*Extract provided:*
There is little doubt about how one should write concurrent programs. Like in all programming, you must care about correctness first, efficiency second. If you care about correctness, you do not want to use compare-and-swap. You don't even want to use locks. What you want to use is atomic blocks. When you mark a piece of code as atomic, you effectively say, ‘I want to reason about the correctness of this code as if nothing runs concurrently’. Now it is up to the language implementor to ensure that the as if part holds. The part of the language implementation that is responsible for this is called a transactional system.
When the transactional system is implemented, there is a similar tension between correctness and efficiency. At one end of the spectrum, one could use a global lock that each atomic block must hold while executing. This is correct: Atomic blocks run as if nothing runs concurrently because nothing runs concurrently. (I am assuming that every statement in the program is in an atomic block: If a statement is not in an atomic block, then it is by default wrapped in a tiny atomic block, made just for it.) At the other end of the spectrum, you let everything run concurrently, and pray that there is no interference. This is really fast. (And incorrect, obviously.) Needless to say, no one wants an implementation at either end of the spectrum. But, crafting something in the middle seems like a dark art.

*Material provided:*

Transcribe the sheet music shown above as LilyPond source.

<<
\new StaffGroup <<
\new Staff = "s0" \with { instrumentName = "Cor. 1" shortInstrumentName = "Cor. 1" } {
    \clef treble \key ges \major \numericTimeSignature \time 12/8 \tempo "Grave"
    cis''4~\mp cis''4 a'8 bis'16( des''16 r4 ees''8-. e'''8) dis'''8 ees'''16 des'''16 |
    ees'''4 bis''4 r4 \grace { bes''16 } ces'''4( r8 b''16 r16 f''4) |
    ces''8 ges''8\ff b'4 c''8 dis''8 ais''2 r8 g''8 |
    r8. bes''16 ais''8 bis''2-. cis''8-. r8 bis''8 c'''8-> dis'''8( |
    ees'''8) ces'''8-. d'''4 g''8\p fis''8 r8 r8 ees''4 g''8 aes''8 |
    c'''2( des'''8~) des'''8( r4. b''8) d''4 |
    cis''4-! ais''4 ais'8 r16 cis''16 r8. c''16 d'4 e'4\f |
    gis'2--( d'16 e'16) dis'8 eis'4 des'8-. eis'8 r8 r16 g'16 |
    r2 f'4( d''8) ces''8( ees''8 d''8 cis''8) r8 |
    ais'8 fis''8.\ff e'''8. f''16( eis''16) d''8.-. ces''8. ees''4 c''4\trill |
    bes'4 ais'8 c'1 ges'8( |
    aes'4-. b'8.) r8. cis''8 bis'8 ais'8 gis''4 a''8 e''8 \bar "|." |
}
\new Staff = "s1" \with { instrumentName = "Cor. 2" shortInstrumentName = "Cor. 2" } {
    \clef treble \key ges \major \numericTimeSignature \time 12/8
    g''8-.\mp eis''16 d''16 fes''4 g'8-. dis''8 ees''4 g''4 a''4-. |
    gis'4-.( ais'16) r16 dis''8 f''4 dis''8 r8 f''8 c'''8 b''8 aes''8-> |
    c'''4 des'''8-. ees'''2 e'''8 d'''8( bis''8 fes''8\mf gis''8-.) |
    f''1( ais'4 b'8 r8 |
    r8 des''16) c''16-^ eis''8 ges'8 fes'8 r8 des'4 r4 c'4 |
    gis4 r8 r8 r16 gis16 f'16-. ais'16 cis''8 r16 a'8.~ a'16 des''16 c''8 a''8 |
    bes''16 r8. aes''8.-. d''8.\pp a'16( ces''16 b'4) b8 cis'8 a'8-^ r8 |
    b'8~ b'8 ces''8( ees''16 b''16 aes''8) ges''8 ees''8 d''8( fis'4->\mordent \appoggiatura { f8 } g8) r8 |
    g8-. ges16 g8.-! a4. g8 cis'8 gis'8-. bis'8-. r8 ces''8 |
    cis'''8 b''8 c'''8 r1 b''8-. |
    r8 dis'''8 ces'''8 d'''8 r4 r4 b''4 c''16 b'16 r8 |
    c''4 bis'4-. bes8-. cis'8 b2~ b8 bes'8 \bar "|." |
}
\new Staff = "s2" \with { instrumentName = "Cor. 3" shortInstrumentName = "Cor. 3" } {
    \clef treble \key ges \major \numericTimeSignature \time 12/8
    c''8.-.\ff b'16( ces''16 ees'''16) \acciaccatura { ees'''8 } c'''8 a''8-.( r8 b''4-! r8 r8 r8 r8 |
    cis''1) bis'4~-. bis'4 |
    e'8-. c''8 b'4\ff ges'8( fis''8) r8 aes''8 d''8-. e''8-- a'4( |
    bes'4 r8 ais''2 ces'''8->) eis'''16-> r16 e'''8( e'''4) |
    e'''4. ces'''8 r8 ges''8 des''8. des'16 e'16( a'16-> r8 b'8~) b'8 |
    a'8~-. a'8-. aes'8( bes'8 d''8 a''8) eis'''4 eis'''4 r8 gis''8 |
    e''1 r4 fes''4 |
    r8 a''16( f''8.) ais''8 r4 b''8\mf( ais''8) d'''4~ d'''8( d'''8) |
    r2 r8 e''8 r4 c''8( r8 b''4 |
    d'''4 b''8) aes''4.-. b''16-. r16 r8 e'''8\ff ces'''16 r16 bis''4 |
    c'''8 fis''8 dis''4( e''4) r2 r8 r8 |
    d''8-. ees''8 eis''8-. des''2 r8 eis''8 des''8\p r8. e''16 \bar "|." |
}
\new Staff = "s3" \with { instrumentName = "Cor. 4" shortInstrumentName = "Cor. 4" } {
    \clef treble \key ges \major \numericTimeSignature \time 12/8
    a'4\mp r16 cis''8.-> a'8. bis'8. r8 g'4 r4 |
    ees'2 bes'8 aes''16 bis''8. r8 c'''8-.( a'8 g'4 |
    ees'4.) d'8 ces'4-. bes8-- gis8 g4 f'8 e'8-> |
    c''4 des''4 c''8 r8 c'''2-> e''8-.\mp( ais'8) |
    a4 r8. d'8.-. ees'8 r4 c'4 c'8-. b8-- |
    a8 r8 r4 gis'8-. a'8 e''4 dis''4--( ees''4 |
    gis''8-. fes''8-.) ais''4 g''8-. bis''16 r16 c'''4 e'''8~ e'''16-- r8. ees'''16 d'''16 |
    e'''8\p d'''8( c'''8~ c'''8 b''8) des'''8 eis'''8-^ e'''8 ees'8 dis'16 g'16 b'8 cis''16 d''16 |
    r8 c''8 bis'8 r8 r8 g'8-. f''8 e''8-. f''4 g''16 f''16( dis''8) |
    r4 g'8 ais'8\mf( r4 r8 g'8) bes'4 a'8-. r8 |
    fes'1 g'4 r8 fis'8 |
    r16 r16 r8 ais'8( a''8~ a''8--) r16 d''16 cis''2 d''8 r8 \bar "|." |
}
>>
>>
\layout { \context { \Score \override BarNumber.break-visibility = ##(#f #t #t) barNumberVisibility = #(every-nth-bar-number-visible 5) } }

*Exercise:* Transcribe the stretch of the passage on concurrent programming from "When the transactional" through "a dark art.". The records stand apart from the passage on concurrent programming and are unrelated to it.

*Exercise solution:*
When the transactional system is implemented, there is a similar tension between correctness and efficiency. At one end of the spectrum, one could use a global lock that each atomic block must hold while executing. This is correct: Atomic blocks run as if nothing runs concurrently because nothing runs concurrently. (I am assuming that every statement in the program is in an atomic block: If a statement is not in an atomic block, then it is by default wrapped in a tiny atomic block, made just for it.) At the other end of the spectrum, you let everything run concurrently, and pray that there is no interference. This is really fast. (And incorrect, obviously.) Needless to say, no one wants an implementation at either end of the spectrum. But, crafting something in the middle seems like a dark art.